DECCAN CHRONICLE. | VANDANA MOHANDAS
Published Oct 31, 2017, 12:06 am IST
Updated Oct 31, 2017, 12:06 am IST
Vivek Joseph Varughese's short film Fugue has bagged 38 awards at various festivals.
Vivek Joseph Varughese
 Vivek Joseph Varughese

Fugue is hardly 17 minutes long, but you feel the despair, loneliness, apprehensions and confusion of Ashley so strongly as if you have known her all your life. Through the loner girl’s narrative you find a stranger coming into her life and igniting in her hope along with fear whether he would accept her and her dark secrets. The emotional thriller is sure to leave you shaken; the direction, presentation, camera, editing and the performance are impeccable that in less than seven months of its making, Fugue has bagged 38 awards at various festivals – seven of those for the best film and five for the best story and screenplay.

Vivek Joseph Varughese, who wrote and directed the short film doesn’t want to claim the credit all by himself. With brutal frankness for a budding film maker, Vivek confesses that he knew nothing about direction or the technicalities of filmmaking. “It is a team work. I only knew what to do, but how to do it was taught by my crew, my friends. They are my film school.”A final-year MBBS student at the Government Medical College, Thiruvananthapuram, Vivek was a film buff and had no direction dreams when he joined the medical course by securing sixth rank in the state medical entrance test.

 

For his transformation from a studious boy to a short film maker, he owes it all to his college. “It was the support of the teachers, batchmates and friends, who encouraged us to come up with Fugue,” he says. Fugue means a musical note without an identity. The film is produced by Thira Movie Labs, which comprises his dad K.J. Varughese, his teacher Dr Muhammed Shaffi and his friends from the 2013 MBBS batch named Thira. Arun Varghese’s music and Christy Sebastian’s editing has contributed greatly in making the audience empathise with the lead characters played by Syamaprakash and Rasmi. In no way would you guess that it is a debutante’s work. “That’s because we did a lot of improvisations. After each screening, we did a rework. What you see now is the version that underwent nearly 15 final edits,” Vivek laughs.

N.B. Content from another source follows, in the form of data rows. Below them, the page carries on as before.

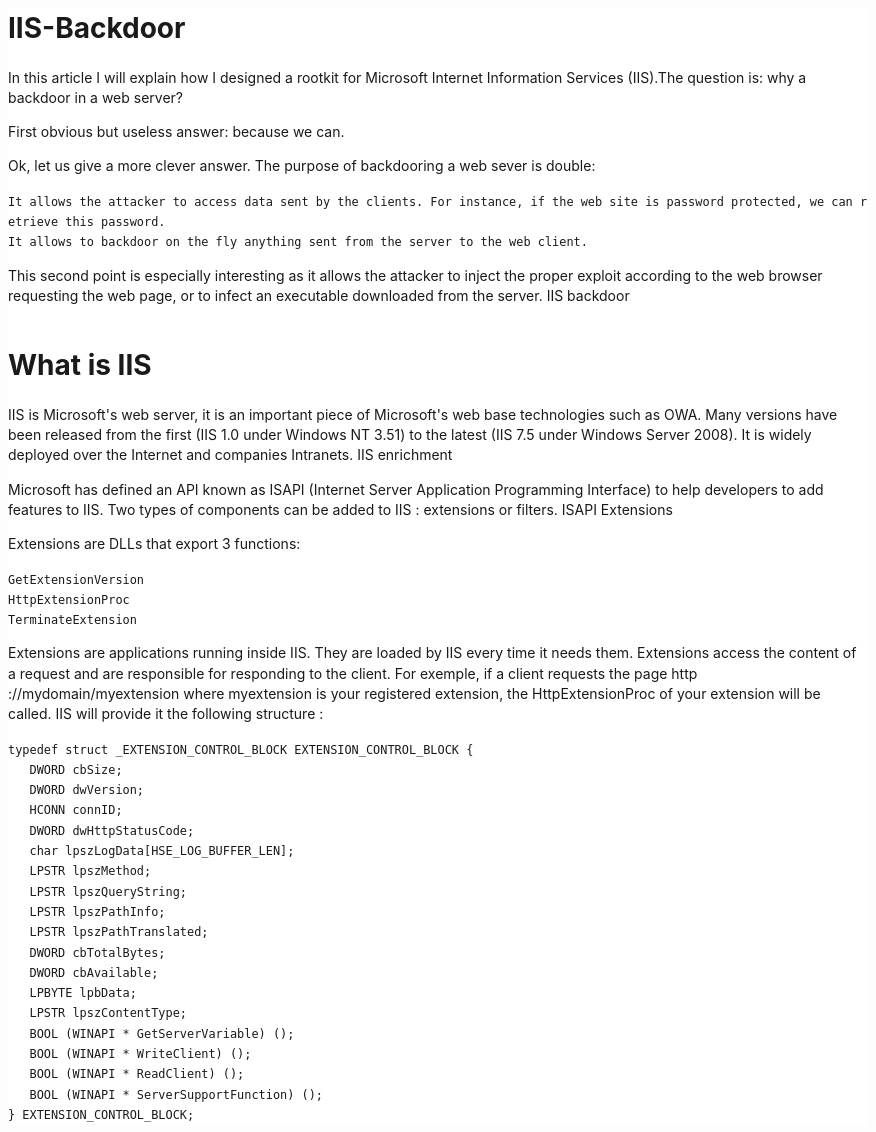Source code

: # IIS-Backdoor
In this article I will explain how I designed a rootkit for Microsoft Internet Information Services (IIS).The question is: why a backdoor in a web server?

First obvious but useless answer: because we can.

Ok, let us give a more clever answer. The purpose of backdooring a web sever is double:

    It allows the attacker to access data sent by the clients. For instance, if the web site is password protected, we can retrieve this password.
    It allows to backdoor on the fly anything sent from the server to the web client.

This second point is especially interesting as it allows the attacker to inject the proper exploit according to the web browser requesting the web page, or to infect an executable downloaded from the server.
IIS backdoor

# What is IIS

IIS is Microsoft's web server, it is an important piece of Microsoft's web base technologies such as OWA. Many versions have been released from the first (IIS 1.0 under Windows NT 3.51) to the latest (IIS 7.5 under Windows Server 2008). It is widely deployed over the Internet and companies Intranets.
IIS enrichment

Microsoft has defined an API known as ISAPI (Internet Server Application Programming Interface) to help developers to add features to IIS. Two types of components can be added to IIS : extensions or filters.
ISAPI Extensions

Extensions are DLLs that export 3 functions:

    GetExtensionVersion
    HttpExtensionProc
    TerminateExtension

Extensions are applications running inside IIS. They are loaded by IIS every time it needs them. Extensions access the content of a request and are responsible for responding to the client. For exemple, if a client requests the page http ://mydomain/myextension where myextension is your registered extension, the HttpExtensionProc of your extension will be called. IIS will provide it the following structure :
```
typedef struct _EXTENSION_CONTROL_BLOCK EXTENSION_CONTROL_BLOCK {
   DWORD cbSize;
   DWORD dwVersion;
   HCONN connID;
   DWORD dwHttpStatusCode;
   char lpszLogData[HSE_LOG_BUFFER_LEN];
   LPSTR lpszMethod;
   LPSTR lpszQueryString;
   LPSTR lpszPathInfo;
   LPSTR lpszPathTranslated;
   DWORD cbTotalBytes;
   DWORD cbAvailable;
   LPBYTE lpbData;
   LPSTR lpszContentType;
   BOOL (WINAPI * GetServerVariable) ();
   BOOL (WINAPI * WriteClient) ();
   BOOL (WINAPI * ReadClient) ();
   BOOL (WINAPI * ServerSupportFunction) ();
} EXTENSION_CONTROL_BLOCK;
```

However, he doesn’t want to speak about the two years that have gone into the making, the umpteen struggles the crew faced, for it might appear like an attempt to market his project. Wherever screened, Fugue fetched laurels. Directors R.S. Vimal, Mahesh Narayanan and Shankar Ramakrishnan called up and appreciated them. Another happiest moment was when the lead actor, Syamaprakash, was invited to be a part of Shankar’s upcoming movie Pathinettam Padi. Now that his short film is being hailed by all, Vivek wouldn’t jump into movie direction.  “Along with my medical career, I will set time to read, watch movies and learn scriptwriting. One needs to be well-experienced before venturing into movies. Fugue has taught me what all I do not know and need not do. I need to gain more confidence and knowledge before making the next move,” he concludes.